** INFORMATION SUPPLIED follows **

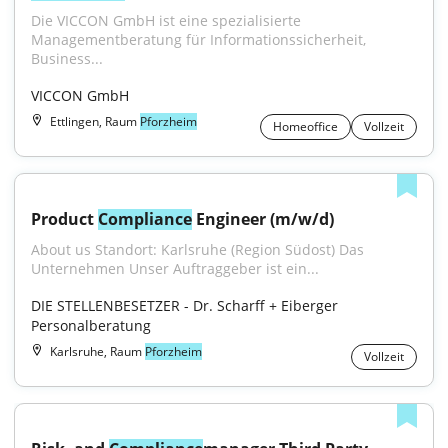
Die VICCON GmbH ist eine spezialisierte 
Managementberatung für Informationssicherheit, 
Business...
VICCON GmbH
Ettlingen, Raum
Pforzheim
Homeoffice
Vollzeit
Product 
Compliance
 Engineer (m/w/d)
About us Standort: Karlsruhe (Region Südost) Das 
Unternehmen Unser Auftraggeber ist ein...
DIE STELLENBESETZER - Dr. Scharff + Eiberger 
Personalberatung
Karlsruhe, Raum
Pforzheim
Vollzeit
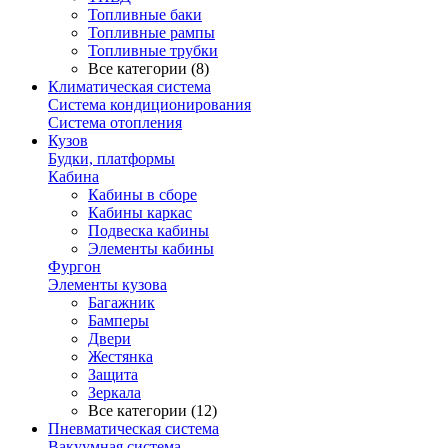
Топливные баки
Топливные рампы
Топливные трубки
Все категории (8)
Климатическая система
Система кондиционирования
Система отопления
Кузов
Будки, платформы
Кабина
Кабины в сборе
Кабины каркас
Подвеска кабины
Элементы кабины
Фургон
Элементы кузова
Багажник
Бамперы
Двери
Жестянка
Защита
Зеркала
Все категории (12)
Пневматическая система
Вакуумная система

** End of INFORMATION SUPPLIED **

TASK TO CARRY OUT — Reproduce every line of text from the material above exactly, leaving out the pictures.

RESPONSE AREA —
Die VICCON GmbH ist eine spezialisierte 
Managementberatung für Informationssicherheit, 
Business...
VICCON GmbH
Ettlingen, Raum
Pforzheim
Homeoffice
Vollzeit
Product 
Compliance
 Engineer (m/w/d)
About us Standort: Karlsruhe (Region Südost) Das 
Unternehmen Unser Auftraggeber ist ein...
DIE STELLENBESETZER - Dr. Scharff + Eiberger 
Personalberatung
Karlsruhe, Raum
Pforzheim
Vollzeit
Топливные баки
Топливные рампы
Топливные трубки
Все категории (8)
Климатическая система
Система кондиционирования
Система отопления
Кузов
Будки, платформы
Кабина
Кабины в сборе
Кабины каркас
Подвеска кабины
Элементы кабины
Фургон
Элементы кузова
Багажник
Бамперы
Двери
Жестянка
Защита
Зеркала
Все категории (12)
Пневматическая система
Вакуумная система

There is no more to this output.